Philipp Wuensche cryx-freebsd at h3q.com
Fri May 29 09:30:49 UTC 2009


Dan Naumov wrote:
> Is there anyone here using ZFS on top of a GELI-encrypted provider on
> hardware which could be considered "slow" by today's standards? What
> are the performance implications of doing this? The reason I am asking
> is that I am in the process of building a small home NAS/webserver,
> starting with a single disk (intending to expand as the need arises)
> on the following hardware:
> http://www.tranquilpc-shop.co.uk/acatalog/BAREBONE_SERVERS.html This
> is essentially: Intel Arom 330 1.6 Ghz dualcore on an Intel
> D945GCLF2-based board with 2GB Ram, the first disk I am going to use
> is a 1.5TB Western Digital Caviar Green.
> 
> I had someone run a few openssl crypto benchmarks (to unscientifically
> assess the maximum possible GELI performance) on a machine running
> FreeBSD on nearly the same hardware and it seems the CPU would become
> the bottleneck at roughly 200 MB/s throughput when using 128 bit
> Blowfish, 70 MB/s when using AES128 and 55 MB/s when using AES256.
> This, on it's own is definately enough for my neeeds (especially in
> the case of using Blowfish), but what are the performance implications
> of using ZFS on top of a GELI-encrypted provider?
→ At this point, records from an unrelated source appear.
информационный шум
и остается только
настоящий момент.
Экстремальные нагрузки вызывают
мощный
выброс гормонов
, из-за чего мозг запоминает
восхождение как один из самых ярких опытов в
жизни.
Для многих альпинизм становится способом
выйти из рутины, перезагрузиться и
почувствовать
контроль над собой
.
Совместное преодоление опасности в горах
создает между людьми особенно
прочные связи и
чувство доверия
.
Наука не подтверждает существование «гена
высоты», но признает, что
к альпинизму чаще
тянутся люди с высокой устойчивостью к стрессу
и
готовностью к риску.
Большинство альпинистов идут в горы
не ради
I have a zpool mirror on top of two 128bit GELI blowfish devices with
Sectorsize 4096, my system is a D945GCLF2 with 2GB RAM and a Intel Arom
330 1.6 Ghz dualcore. The two disks are a WDC WD10EADS and a WD10EACS
(5400rpm). The system is running 8.0-CURRENT amd64. I have set
kern.geom.eli.threads=3.

This is far from a real benchmarks but:

Using dd with bs=4m I get 35 MByte/s writing to the mirror (writing 35
MByte/s to each disk) and 48 MByte/s reading from the mirror (reading
with 24 MByte/s from each disk).

My experience is that ZFS is not much of an overhead and will not
degrade the performance as much as the encryption, so GELI is the
limiting factor. Using ZFS without GELI on this system gives way higher
read and write numbers, like reading with 70 MByte/s per disk etc.